The African Burrowing Mayfly, Povilla adusta (Ephemeroptera: Polymitarcyidae), Damages Hydrilla verticillata (Alismatales: Hydrocharitaceae) in Lake Tanganyika

Robert S. Copeland, Evariste Nkubaye, Benoit Nzigidahera, James P. Cuda, William A. Overholt

Abstract


The submersed aquatic plant, Hydrilla verticillata (L.f.) Royle (hydrilla) is a serious invasive weed in the southern USA, but in Central African lakes, it is not considered a problem. Previous surveys in Lake Tanganyika identified 2 species of chironomid midges in the genus Polypedilum Kieffer that putatively caused tip-mining damage to hydrilla. We returned to Lake Tanganyika to further investigate the midges and to explore for other natural enemies of hydrilla. High proportions of stems collected at 2 locations south of Bujumbura were found to have bored apical meristems. No insects were observed in the burrows, but large numbers of nymphs of the African burrowing mayfly, Povilla adusta Navas, were dislodged when hydrilla stems were shaken under water. Because P. adusta is known to burrow in living aquatic plants, wood and several inorganic substrates, we hypothesized that P. adusta nymphs caused the boring damage to hydrilla. To test this hypothesis, undamaged hydrilla was exposed to P. adusta nymphs in a series of laboratory experiments. In all experiments combined, 4% of hydrilla stems exposed to P. adusta were damaged, whereas no stems in containers without P. adusta were damaged. Damage was characterized as lateral or vertical boring in apical meristems and, less frequently, in stems. To quantify the level of damage in the field, stems were collected from 2 locations on 6 occasions.
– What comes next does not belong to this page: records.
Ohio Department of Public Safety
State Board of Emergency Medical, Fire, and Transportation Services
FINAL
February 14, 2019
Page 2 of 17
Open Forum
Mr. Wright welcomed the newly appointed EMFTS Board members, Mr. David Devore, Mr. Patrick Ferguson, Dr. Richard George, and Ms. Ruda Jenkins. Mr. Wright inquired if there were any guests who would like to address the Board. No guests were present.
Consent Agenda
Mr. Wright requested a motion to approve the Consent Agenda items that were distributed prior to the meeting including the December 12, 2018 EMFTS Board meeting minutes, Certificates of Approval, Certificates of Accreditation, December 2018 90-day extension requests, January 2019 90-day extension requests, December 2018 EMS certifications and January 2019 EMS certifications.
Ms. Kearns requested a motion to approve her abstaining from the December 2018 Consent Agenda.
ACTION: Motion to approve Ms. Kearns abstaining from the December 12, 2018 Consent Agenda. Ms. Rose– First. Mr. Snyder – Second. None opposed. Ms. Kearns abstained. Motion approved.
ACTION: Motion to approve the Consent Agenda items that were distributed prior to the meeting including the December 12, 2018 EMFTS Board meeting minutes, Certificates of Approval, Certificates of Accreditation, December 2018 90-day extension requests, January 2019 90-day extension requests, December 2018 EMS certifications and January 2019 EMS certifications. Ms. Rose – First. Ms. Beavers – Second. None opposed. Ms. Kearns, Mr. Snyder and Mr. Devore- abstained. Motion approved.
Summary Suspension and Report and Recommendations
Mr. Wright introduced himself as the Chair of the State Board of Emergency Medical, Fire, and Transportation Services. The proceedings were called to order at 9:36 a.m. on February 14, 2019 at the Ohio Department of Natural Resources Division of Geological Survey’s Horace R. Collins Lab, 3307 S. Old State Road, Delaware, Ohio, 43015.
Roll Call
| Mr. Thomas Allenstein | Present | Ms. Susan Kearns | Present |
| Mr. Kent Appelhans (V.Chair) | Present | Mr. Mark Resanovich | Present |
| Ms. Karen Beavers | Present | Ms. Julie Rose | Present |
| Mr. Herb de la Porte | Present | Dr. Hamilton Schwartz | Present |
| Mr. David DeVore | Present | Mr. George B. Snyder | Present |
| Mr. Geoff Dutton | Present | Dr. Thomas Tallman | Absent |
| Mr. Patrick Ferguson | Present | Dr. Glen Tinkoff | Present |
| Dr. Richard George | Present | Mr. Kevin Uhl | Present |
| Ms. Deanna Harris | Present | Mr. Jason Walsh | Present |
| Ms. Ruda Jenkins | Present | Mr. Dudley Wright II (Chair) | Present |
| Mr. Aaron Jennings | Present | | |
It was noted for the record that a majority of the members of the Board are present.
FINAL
The proportions of stems with bored apical meristems ranged from 5-52% and 13-57% of stems were missing apical meristems. Although Povila adusta caused substantial damage to hydrilla in Lake Tanganyika, it should not be considered for biological control because it is not a herbivore, and is known to burrow in a wide variety of substrates. The Polypedilum spp. midges earlier reported to bore into hydrilla apical meristems were not abundant in the field and not found associated with boring damage. The damage earlier attributed to the midges was likely due mostly or entirely to P. adusta. These midges should not be pursued further as candidate biological control agents of hydrilla.